DIRECTION:
Copy out the lines of the records starting at the one containing "kingdom: Protozoa" and ending at the one containing "scientific name: Elaeagnus grijsii", both included, and give back only those.

DATA ENTRIES:

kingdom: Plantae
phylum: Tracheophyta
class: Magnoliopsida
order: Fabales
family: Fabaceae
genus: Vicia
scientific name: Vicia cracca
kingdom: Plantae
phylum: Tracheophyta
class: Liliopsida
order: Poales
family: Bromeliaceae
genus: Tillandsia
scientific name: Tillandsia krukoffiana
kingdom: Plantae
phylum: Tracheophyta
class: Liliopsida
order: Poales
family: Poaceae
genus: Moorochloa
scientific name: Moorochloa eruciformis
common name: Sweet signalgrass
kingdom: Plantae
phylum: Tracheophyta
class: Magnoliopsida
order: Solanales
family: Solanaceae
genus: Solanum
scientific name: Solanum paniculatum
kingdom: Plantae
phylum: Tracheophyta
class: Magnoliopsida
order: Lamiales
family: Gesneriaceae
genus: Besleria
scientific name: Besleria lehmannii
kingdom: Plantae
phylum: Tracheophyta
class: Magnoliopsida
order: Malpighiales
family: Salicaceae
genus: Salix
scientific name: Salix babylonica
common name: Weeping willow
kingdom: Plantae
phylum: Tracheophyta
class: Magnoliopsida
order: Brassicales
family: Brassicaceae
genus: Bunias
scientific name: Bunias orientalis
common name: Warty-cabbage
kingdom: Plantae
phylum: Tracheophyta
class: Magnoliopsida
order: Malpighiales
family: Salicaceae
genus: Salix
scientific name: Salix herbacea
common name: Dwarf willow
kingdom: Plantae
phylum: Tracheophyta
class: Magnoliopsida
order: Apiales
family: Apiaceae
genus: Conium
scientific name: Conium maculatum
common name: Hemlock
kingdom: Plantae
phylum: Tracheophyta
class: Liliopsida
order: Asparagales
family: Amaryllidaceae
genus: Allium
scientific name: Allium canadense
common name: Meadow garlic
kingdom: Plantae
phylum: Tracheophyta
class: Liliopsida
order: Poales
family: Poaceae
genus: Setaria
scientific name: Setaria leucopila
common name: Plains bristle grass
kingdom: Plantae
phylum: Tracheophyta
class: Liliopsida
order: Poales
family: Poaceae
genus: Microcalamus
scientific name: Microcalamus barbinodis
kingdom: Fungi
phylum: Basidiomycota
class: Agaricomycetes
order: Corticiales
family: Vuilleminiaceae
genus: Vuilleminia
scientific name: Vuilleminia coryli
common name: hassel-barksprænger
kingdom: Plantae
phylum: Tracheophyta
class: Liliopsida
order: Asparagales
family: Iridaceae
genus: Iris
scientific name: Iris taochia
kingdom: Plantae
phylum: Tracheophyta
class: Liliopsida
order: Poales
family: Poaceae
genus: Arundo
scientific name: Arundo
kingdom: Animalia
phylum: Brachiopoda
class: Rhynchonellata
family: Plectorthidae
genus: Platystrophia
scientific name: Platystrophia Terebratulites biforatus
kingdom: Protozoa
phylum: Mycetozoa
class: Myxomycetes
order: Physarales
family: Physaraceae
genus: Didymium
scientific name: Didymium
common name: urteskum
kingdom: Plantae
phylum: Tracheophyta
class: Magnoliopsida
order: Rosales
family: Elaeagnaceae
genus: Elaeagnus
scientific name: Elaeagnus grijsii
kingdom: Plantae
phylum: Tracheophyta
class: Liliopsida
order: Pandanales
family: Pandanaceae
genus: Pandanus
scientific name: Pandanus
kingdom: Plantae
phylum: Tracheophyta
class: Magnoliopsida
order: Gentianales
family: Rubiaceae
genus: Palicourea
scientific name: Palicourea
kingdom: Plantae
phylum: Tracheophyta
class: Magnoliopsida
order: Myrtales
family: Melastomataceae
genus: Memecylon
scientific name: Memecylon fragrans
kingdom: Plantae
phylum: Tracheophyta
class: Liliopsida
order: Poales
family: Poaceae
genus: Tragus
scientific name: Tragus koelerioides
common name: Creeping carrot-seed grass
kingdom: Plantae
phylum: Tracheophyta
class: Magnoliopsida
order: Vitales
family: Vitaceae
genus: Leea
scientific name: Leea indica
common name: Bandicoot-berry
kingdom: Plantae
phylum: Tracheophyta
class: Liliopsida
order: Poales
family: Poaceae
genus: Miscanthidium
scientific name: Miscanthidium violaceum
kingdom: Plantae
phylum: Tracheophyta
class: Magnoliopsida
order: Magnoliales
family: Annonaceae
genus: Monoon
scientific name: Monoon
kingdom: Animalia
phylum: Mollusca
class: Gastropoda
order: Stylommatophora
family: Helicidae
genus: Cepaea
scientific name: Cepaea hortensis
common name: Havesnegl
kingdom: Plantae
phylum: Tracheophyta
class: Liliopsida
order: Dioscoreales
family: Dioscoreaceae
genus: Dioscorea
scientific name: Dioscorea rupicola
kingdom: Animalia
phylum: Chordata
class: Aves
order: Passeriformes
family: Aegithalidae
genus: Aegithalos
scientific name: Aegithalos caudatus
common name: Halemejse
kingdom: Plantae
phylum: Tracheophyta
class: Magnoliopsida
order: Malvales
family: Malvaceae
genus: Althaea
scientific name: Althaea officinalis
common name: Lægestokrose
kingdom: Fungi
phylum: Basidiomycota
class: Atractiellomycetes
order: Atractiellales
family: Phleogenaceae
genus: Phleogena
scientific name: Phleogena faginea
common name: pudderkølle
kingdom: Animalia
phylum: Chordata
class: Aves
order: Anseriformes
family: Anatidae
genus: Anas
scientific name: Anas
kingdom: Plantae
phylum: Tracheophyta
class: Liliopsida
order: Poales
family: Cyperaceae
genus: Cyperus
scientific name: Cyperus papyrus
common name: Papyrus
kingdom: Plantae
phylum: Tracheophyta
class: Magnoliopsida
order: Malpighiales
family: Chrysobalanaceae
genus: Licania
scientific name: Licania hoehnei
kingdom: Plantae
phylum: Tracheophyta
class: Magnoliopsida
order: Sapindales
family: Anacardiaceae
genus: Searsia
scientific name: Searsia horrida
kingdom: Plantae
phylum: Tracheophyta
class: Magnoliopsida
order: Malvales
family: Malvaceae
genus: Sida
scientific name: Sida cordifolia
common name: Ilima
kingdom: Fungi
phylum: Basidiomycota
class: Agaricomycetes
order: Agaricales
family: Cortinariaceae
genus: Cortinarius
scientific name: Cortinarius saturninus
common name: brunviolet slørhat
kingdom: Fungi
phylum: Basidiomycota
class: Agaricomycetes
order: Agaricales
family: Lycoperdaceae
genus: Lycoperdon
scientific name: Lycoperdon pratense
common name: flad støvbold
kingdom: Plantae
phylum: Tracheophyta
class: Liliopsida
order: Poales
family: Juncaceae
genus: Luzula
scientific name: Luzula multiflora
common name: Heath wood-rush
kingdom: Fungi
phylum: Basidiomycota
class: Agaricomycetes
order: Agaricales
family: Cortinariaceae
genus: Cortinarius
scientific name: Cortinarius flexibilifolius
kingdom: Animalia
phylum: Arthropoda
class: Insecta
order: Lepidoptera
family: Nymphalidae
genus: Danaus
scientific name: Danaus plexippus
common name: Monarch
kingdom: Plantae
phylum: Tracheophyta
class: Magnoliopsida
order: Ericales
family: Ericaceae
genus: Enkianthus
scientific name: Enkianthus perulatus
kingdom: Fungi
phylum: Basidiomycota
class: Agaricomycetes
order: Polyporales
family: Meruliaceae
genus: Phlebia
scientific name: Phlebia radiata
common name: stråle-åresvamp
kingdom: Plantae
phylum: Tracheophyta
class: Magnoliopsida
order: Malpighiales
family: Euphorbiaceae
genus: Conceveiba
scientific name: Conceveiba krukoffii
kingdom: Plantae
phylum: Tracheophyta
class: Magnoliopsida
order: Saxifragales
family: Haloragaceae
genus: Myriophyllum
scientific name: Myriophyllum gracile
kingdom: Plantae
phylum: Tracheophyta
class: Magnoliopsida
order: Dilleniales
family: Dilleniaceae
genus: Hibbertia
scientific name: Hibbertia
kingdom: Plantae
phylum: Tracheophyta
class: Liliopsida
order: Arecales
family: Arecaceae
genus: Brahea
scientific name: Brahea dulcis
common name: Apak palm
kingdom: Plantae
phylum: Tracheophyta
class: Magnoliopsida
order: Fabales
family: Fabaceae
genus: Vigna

SOLUTION:
kingdom: Protozoa
phylum: Mycetozoa
class: Myxomycetes
order: Physarales
family: Physaraceae
genus: Didymium
scientific name: Didymium
common name: urteskum
kingdom: Plantae
phylum: Tracheophyta
class: Magnoliopsida
order: Rosales
family: Elaeagnaceae
genus: Elaeagnus
scientific name: Elaeagnus grijsii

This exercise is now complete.